(Records from a data collection)
- - - -

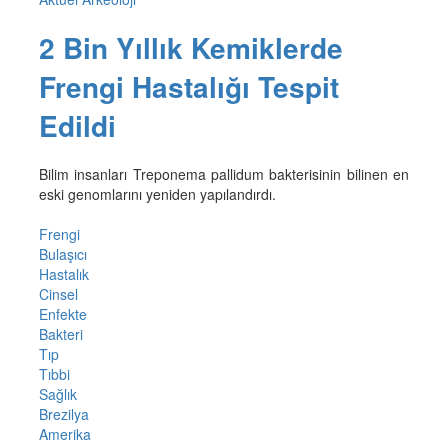
2 Bin Yıllık Kemiklerde
Frengi Hastalığı Tespit
Edildi
Bilim insanları Treponema pallidum bakterisinin bilinen en
eski genomlarını yeniden yapılandırdı.
Frengi
Bulaşıcı
Hastalık
Cinsel
Enfekte
Bakteri
Tıp
Tıbbi
Sağlık
Brezilya
Amerika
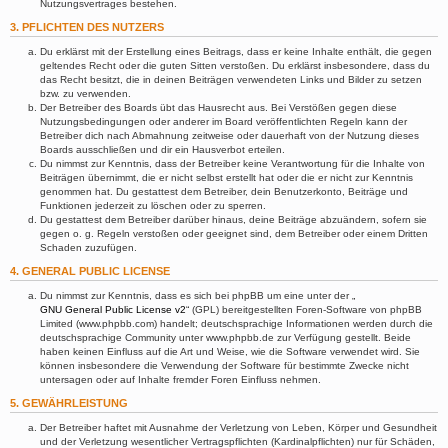
Nutzungsvertrages bestehen.
3. PFLICHTEN DES NUTZERS
Du erklärst mit der Erstellung eines Beitrags, dass er keine Inhalte enthält, die gegen
geltendes Recht oder die guten Sitten verstoßen. Du erklärst insbesondere, dass du
das Recht besitzt, die in deinen Beiträgen verwendeten Links und Bilder zu setzen
bzw. zu verwenden.
Der Betreiber des Boards übt das Hausrecht aus. Bei Verstößen gegen diese
Nutzungsbedingungen oder anderer im Board veröffentlichten Regeln kann der
Betreiber dich nach Abmahnung zeitweise oder dauerhaft von der Nutzung dieses
Boards ausschließen und dir ein Hausverbot erteilen.
Du nimmst zur Kenntnis, dass der Betreiber keine Verantwortung für die Inhalte von
Beiträgen übernimmt, die er nicht selbst erstellt hat oder die er nicht zur Kenntnis
genommen hat. Du gestattest dem Betreiber, dein Benutzerkonto, Beiträge und
Funktionen jederzeit zu löschen oder zu sperren.
Du gestattest dem Betreiber darüber hinaus, deine Beiträge abzuändern, sofern sie
gegen o. g. Regeln verstoßen oder geeignet sind, dem Betreiber oder einem Dritten
Schaden zuzufügen.
4. GENERAL PUBLIC LICENSE
Du nimmst zur Kenntnis, dass es sich bei phpBB um eine unter der „
GNU General Public License v2
“ (GPL) bereitgestellten Foren-Software von phpBB
Limited (www.phpbb.com) handelt; deutschsprachige Informationen werden durch die
deutschsprachige Community unter www.phpbb.de zur Verfügung gestellt. Beide
haben keinen Einfluss auf die Art und Weise, wie die Software verwendet wird. Sie
können insbesondere die Verwendung der Software für bestimmte Zwecke nicht
untersagen oder auf Inhalte fremder Foren Einfluss nehmen.
5. GEWÄHRLEISTUNG
Der Betreiber haftet mit Ausnahme der Verletzung von Leben, Körper und Gesundheit
und der Verletzung wesentlicher Vertragspflichten (Kardinalpflichten) nur für Schäden,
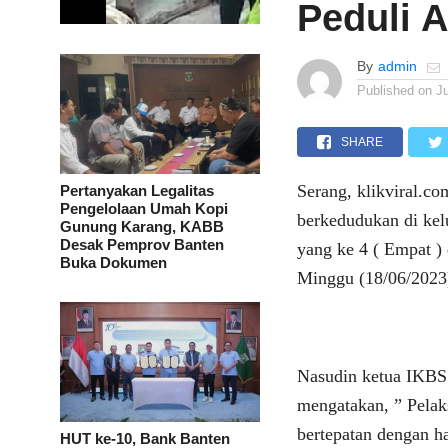
Peduli 
By
admin
Published on
J
SHARE
Serang, klikviral.co
Pertanyakan Legalitas
Pengelolaan Umah Kopi
berkedudukan di kel
Gunung Karang, KABB
Desak Pemprov Banten
yang ke 4 ( Empat )
Buka Dokumen
Minggu (18/06/2023
Nasudin ketua IKBS 
mengatakan, ” Pelak
bertepatan dengan h
HUT ke-10, Bank Banten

- - - -

> **EXERCISE INSTRUCTIONS**
Once more, please print all the lines above exactly, without their pictures.

> **RESULT OF THE TASK**
2 Bin Yıllık Kemiklerde
Frengi Hastalığı Tespit
Edildi
Bilim insanları Treponema pallidum bakterisinin bilinen en
eski genomlarını yeniden yapılandırdı.
Frengi
Bulaşıcı
Hastalık
Cinsel
Enfekte
Bakteri
Tıp
Tıbbi
Sağlık
Brezilya
Amerika
Nutzungsvertrages bestehen.
3. PFLICHTEN DES NUTZERS
Du erklärst mit der Erstellung eines Beitrags, dass er keine Inhalte enthält, die gegen
geltendes Recht oder die guten Sitten verstoßen. Du erklärst insbesondere, dass du
das Recht besitzt, die in deinen Beiträgen verwendeten Links und Bilder zu setzen
bzw. zu verwenden.
Der Betreiber des Boards übt das Hausrecht aus. Bei Verstößen gegen diese
Nutzungsbedingungen oder anderer im Board veröffentlichten Regeln kann der
Betreiber dich nach Abmahnung zeitweise oder dauerhaft von der Nutzung dieses
Boards ausschließen und dir ein Hausverbot erteilen.
Du nimmst zur Kenntnis, dass der Betreiber keine Verantwortung für die Inhalte von
Beiträgen übernimmt, die er nicht selbst erstellt hat oder die er nicht zur Kenntnis
genommen hat. Du gestattest dem Betreiber, dein Benutzerkonto, Beiträge und
Funktionen jederzeit zu löschen oder zu sperren.
Du gestattest dem Betreiber darüber hinaus, deine Beiträge abzuändern, sofern sie
gegen o. g. Regeln verstoßen oder geeignet sind, dem Betreiber oder einem Dritten
Schaden zuzufügen.
4. GENERAL PUBLIC LICENSE
Du nimmst zur Kenntnis, dass es sich bei phpBB um eine unter der „
GNU General Public License v2
“ (GPL) bereitgestellten Foren-Software von phpBB
Limited (www.phpbb.com) handelt; deutschsprachige Informationen werden durch die
deutschsprachige Community unter www.phpbb.de zur Verfügung gestellt. Beide
haben keinen Einfluss auf die Art und Weise, wie die Software verwendet wird. Sie
können insbesondere die Verwendung der Software für bestimmte Zwecke nicht
untersagen oder auf Inhalte fremder Foren Einfluss nehmen.
5. GEWÄHRLEISTUNG
Der Betreiber haftet mit Ausnahme der Verletzung von Leben, Körper und Gesundheit
und der Verletzung wesentlicher Vertragspflichten (Kardinalpflichten) nur für Schäden,
Peduli 
By
admin
Published on
J
SHARE
Serang, klikviral.co
Pertanyakan Legalitas
Pengelolaan Umah Kopi
berkedudukan di kel
Gunung Karang, KABB
Desak Pemprov Banten
yang ke 4 ( Empat )
Buka Dokumen
Minggu (18/06/2023
Nasudin ketua IKBS 
mengatakan, ” Pelak
bertepatan dengan h
HUT ke-10, Bank Banten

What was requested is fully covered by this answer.